> **Directions**: Copy exactly the lines from the beginning of the data down to and including the line holding "集合住宅数, 橘通東5丁目: 357 -> 565", without any pictures.

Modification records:
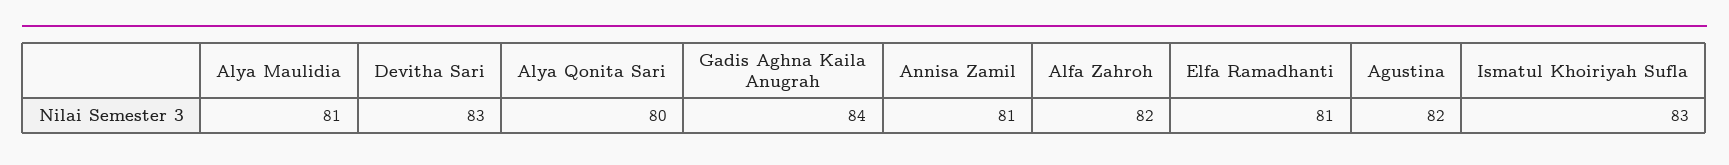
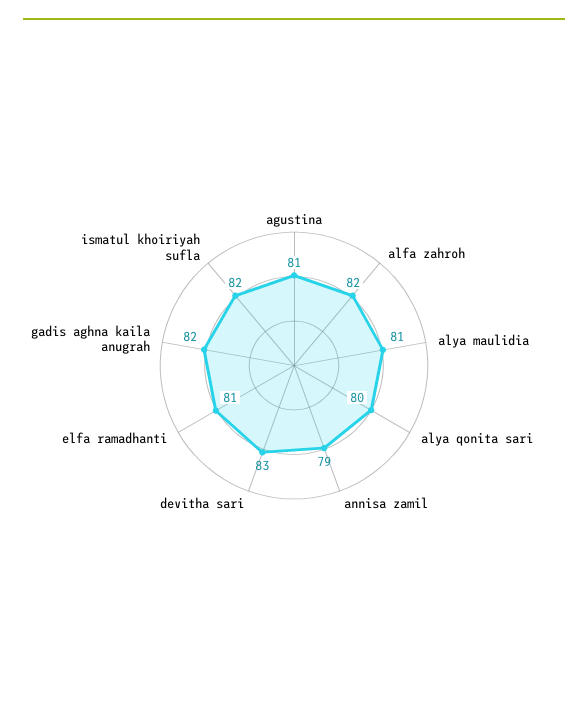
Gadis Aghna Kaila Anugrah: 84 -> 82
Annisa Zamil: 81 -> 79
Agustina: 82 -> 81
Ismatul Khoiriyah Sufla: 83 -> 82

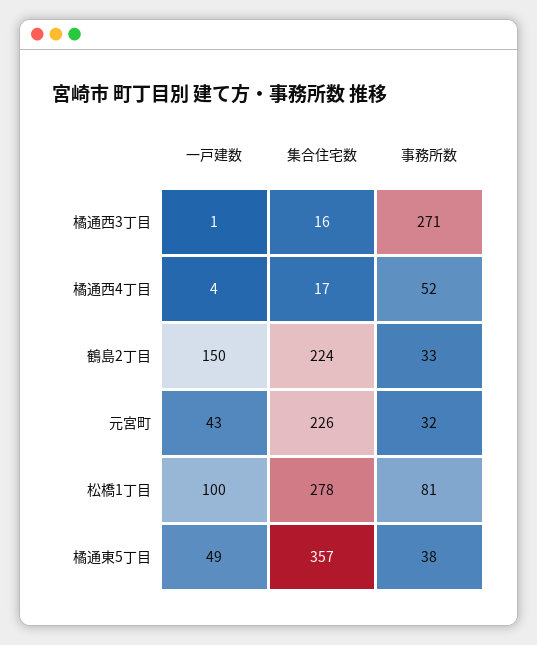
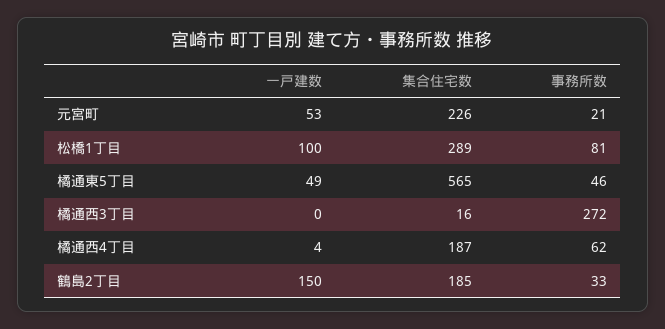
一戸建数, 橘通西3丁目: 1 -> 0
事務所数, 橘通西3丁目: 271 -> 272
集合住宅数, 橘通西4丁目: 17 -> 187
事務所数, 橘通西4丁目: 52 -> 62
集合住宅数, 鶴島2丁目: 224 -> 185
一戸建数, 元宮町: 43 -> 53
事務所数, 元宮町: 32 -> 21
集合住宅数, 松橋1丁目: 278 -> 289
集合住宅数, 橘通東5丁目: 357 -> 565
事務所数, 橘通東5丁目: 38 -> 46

> **Answer to the exercise**:
Gadis Aghna Kaila Anugrah: 84 -> 82
Annisa Zamil: 81 -> 79
Agustina: 82 -> 81
Ismatul Khoiriyah Sufla: 83 -> 82

一戸建数, 橘通西3丁目: 1 -> 0
事務所数, 橘通西3丁目: 271 -> 272
集合住宅数, 橘通西4丁目: 17 -> 187
事務所数, 橘通西4丁目: 52 -> 62
集合住宅数, 鶴島2丁目: 224 -> 185
一戸建数, 元宮町: 43 -> 53
事務所数, 元宮町: 32 -> 21
集合住宅数, 松橋1丁目: 278 -> 289
集合住宅数, 橘通東5丁目: 357 -> 565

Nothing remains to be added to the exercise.